The DVD starts out with a disclaimer and says very clearly that this is not for beginners.  They start the workout with cautions and I think this is all good.  In case you don't get it when they say it, here it is in black and white - this is not for beginners and I wouldn't advise it for anyone who needs to lose a lot of weight. 

Pro - they do start out with a good warmup and some foam roller stretching.  I love my foam roller and use it everyday so I was good with the intro.  The whole DVD takes about 55 minutes.  I skipped two exercises that were too difficult for me and did high knee walking instead to keep my heart rate up.  I modified many of the exercises to be low impact - sometimes he gave instructions on how to do this, and sometimes he did not.

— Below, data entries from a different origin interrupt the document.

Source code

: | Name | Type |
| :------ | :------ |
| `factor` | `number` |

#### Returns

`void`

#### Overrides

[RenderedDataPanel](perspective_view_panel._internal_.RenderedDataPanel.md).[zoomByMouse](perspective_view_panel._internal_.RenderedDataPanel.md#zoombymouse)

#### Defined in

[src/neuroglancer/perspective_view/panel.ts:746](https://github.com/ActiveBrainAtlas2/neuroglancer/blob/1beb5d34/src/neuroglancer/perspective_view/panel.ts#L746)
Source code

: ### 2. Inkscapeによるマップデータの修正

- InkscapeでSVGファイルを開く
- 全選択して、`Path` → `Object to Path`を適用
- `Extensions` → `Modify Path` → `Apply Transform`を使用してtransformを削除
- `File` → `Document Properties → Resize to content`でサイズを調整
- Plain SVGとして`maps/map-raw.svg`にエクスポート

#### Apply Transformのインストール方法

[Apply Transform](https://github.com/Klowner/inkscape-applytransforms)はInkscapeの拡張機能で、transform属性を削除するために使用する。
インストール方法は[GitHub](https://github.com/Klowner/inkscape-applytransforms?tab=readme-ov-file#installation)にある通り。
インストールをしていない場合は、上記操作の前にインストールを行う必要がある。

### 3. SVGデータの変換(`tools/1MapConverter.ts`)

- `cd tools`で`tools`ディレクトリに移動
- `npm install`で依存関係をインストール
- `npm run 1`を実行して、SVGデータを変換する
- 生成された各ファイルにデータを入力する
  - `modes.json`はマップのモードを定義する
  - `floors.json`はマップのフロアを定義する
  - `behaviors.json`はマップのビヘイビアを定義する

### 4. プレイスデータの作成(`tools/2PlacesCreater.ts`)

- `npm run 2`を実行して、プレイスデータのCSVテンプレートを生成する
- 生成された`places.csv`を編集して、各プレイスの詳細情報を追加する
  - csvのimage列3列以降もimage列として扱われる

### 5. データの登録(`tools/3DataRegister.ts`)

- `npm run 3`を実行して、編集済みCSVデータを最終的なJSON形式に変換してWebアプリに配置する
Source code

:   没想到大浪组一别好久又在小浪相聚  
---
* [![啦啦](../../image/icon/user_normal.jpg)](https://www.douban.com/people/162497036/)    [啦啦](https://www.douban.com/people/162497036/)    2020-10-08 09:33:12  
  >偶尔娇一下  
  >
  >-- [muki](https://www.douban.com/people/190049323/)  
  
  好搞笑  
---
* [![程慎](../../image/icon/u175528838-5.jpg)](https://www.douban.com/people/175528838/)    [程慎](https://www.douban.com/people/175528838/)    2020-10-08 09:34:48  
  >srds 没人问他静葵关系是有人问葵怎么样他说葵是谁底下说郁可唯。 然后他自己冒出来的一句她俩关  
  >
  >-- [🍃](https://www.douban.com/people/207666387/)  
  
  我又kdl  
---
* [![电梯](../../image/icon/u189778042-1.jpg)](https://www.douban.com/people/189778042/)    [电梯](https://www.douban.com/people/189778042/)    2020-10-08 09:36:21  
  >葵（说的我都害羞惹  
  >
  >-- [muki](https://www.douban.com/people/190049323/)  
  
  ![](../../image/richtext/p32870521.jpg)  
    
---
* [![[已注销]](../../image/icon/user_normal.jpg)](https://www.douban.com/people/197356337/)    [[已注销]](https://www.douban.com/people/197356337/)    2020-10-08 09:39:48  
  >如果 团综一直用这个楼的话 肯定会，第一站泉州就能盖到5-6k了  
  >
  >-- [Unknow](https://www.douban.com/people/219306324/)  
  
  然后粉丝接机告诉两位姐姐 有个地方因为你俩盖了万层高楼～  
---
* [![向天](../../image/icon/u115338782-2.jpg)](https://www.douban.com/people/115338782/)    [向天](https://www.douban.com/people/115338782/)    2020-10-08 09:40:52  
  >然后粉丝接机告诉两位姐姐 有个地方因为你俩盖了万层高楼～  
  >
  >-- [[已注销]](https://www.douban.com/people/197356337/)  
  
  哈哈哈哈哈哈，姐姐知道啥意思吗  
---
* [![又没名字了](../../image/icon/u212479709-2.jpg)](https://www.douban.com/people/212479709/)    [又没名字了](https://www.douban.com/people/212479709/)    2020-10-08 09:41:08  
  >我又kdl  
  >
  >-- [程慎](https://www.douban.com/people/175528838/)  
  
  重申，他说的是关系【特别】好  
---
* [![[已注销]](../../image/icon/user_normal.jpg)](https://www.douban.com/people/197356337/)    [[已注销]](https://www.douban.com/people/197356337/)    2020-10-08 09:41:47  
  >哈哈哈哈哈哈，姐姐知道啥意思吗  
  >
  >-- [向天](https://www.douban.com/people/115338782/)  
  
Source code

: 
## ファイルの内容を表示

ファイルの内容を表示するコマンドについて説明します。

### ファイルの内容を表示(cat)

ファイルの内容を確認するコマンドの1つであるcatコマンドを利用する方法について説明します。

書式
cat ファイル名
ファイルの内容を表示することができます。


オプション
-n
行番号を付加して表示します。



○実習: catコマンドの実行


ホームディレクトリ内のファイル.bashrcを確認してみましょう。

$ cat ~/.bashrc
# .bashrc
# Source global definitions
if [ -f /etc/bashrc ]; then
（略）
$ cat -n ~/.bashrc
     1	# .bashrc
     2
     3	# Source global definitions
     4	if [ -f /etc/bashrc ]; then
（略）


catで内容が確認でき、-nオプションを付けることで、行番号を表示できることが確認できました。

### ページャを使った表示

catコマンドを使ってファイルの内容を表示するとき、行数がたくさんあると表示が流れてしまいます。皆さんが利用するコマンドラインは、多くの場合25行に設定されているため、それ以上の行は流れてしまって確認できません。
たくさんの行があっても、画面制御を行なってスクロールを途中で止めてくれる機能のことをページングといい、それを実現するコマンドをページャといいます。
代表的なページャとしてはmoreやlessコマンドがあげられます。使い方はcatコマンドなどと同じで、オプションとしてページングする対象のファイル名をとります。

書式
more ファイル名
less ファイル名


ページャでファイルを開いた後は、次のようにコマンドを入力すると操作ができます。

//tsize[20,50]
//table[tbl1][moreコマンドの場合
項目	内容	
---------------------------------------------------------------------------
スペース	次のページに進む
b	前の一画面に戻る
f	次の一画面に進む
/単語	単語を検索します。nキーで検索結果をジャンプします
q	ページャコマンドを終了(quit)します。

Con - I think he's old school in hanging onto Ballistic stretching.  Newer research shows that this can be dangerous and you can hurt yourself.  I did slower stretching of the same body part whenever he did ballistic (fast moving) stretching. 

Pro - The absolute best thing to me was the stretching they did at the end with the band.  I ran a race this weekend and running on concrete or pavement can really do a number on my hip.  The hip opener stretching he did was great and I feel loser now than when I started the workout.

Be sure you have a very large glass of water nearby.  I was open mouth breathing during some high impact stuff and was glad to have water with me.

I used a kickball rather than a heavy medicine ball for several of the exercises.  This allowed me to still get the moves, and learn the movement without trying to swing an 8 lb ball around.  The 8lb ball is what was recommended when we ordered the program.  I would start out with a light weight ball or a 2lb medicine ball - especially if you are new to working out with those.

He frequently reminded you that you could pause the DVD when necessary, took water breaks, and advised caution on more than one occasion.  I think that was all good.

In the end I got a good workout.  I found it challenging and have a lot of room for improvement.  I still would advise that novices order something else or exercise caution and do low impact versions.